So , we now see there is no heliocentric model explanation for the fact that the planets do not twinkle
Well, there actually is.  The size subtended by planets to viewers on earth is large compared to the tiny distortions caused by the slight turbulence between areas of different density in the atmosphere. Therefore those distortions make no visible difference to how we observe them (at least to the naked eye and even small telecscopes).  It is as simple as that.  Stars are true point sources of light that are smeared and appear to wobble and change size (and hence brightness) by those same tiny distortions.  They twinkle.
Here a quack, there a quack, everywhere a quack quack.

Re: What are the (flat Earth) stars?
« Reply #19 on: October 27, 2019, 07:35:26 AM »
So , we now see there is no heliocentric model explanation for the fact that the planets do not twinkle
You have to be trolling at this point.
You literally posted a link above with the explanation (strangely, you did so replying to disagree with a post giving you that exact explanation). By the very nature of twinkling it implies the effects of a chaotic atmosphere, the word “might” reflects that.
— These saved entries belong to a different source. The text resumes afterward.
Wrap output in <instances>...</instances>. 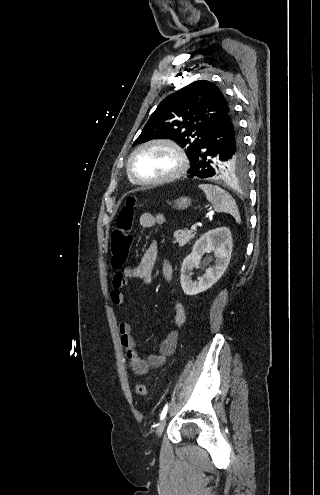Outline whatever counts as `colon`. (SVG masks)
I'll use <instances>...</instances> for the list:
<instances>
[{
    "label": "colon",
    "instance_id": "5ec220e1",
    "mask_svg": "<svg viewBox=\"0 0 320 495\" xmlns=\"http://www.w3.org/2000/svg\"><path fill=\"white\" fill-rule=\"evenodd\" d=\"M135 206L136 199L134 197H129L126 200L125 205L121 208L117 216L116 226L111 233V260L112 265L115 268L124 266L130 255L133 245L131 224L134 217ZM135 390L138 396L143 397L147 394V387L143 383L138 384Z\"/></svg>",
    "mask_w": 320,
    "mask_h": 495
}]
</instances>
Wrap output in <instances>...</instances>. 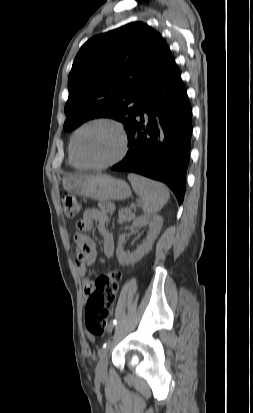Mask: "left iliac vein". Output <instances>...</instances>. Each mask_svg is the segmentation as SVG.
I'll return each mask as SVG.
<instances>
[{"label":"left iliac vein","mask_w":253,"mask_h":413,"mask_svg":"<svg viewBox=\"0 0 253 413\" xmlns=\"http://www.w3.org/2000/svg\"><path fill=\"white\" fill-rule=\"evenodd\" d=\"M107 364H108V358L107 355L101 356L99 359L97 366H96V376L99 379H103L107 375Z\"/></svg>","instance_id":"1"}]
</instances>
The light might do one thing or another, it depends on the atmospheric effects which change over time, hence the twinkling.

And I see you are doing the tired FE thing of trying to poke holes in the heliocentric model (as usual, because of your failure to understand it) while ignoring the huge chasms and contradictions in your own “model”.
If you are making your claim without evidence then we can discard it without evidence.